The Brahmin's eyes twinkled. Her Hindustani was execrable, but "sahib"

and "river" were plain to his understanding. There was but one sahib

by the river, and he was the white hunter who had rescued the vanished

queen from the ordeals. He nodded almost imperceptibly. Inwardly he

smiled. He was not above giving the haughty upstart a Thuggee's twist.

He spoke to his neighbor quietly, assigned to him his bowls and

brushes, rose, and made off.

"Follow me," said Umballa to the happy mahout. Presently he would have

his bags of silver, bright and twinkling.

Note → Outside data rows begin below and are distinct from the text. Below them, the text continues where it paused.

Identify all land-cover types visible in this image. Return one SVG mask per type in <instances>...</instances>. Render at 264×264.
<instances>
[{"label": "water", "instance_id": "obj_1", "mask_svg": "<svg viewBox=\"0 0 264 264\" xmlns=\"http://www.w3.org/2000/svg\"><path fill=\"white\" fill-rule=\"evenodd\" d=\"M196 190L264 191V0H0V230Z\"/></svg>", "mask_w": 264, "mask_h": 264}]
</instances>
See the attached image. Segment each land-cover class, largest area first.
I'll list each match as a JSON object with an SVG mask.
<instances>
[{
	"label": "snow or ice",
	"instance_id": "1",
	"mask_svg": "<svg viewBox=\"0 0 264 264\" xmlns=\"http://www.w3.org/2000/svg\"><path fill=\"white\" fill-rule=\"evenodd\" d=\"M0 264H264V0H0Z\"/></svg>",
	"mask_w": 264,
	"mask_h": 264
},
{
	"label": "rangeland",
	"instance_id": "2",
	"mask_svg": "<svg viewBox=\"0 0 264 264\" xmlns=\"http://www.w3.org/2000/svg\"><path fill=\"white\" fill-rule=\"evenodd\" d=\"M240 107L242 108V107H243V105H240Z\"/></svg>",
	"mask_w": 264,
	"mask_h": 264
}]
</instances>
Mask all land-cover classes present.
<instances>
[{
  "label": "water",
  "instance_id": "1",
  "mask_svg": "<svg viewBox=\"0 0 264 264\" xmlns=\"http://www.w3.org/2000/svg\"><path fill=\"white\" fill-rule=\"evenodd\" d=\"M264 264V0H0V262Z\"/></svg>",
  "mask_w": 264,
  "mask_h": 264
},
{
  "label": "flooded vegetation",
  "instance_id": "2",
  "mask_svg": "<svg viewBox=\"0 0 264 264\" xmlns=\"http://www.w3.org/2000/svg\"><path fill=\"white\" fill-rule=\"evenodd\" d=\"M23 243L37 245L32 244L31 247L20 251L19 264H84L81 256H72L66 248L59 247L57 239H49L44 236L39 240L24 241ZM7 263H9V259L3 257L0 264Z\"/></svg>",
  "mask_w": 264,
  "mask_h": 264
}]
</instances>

Fate overtook Ali, who in his mad race to Hare's camp fell and badly

sprained his ankle. Moaning, less from the pain than from the

attendant helplessness, he was carried into the hut of a kindly ryot

and there ministered to.

The Brahmin, however, filled with greed and a sly humor, reached his

destination in safety. Naturally cunning, double tongued, sly,

ingratiating, after the manner of all Brahmins, who will sink to any

base level in order to attain their equivocal ends his actions were

unhampered by any sense of treachery toward Umballa. A Thuggee's twist

to the schemes of the street rat Umballa, who wore the Brahmin string,

to which he had no right! The Brahmin chuckled as he paused at the

edge of Bruce's camp. A fat purse lay yonder. He approached, his

outward demeanor a mixture of pride and humility.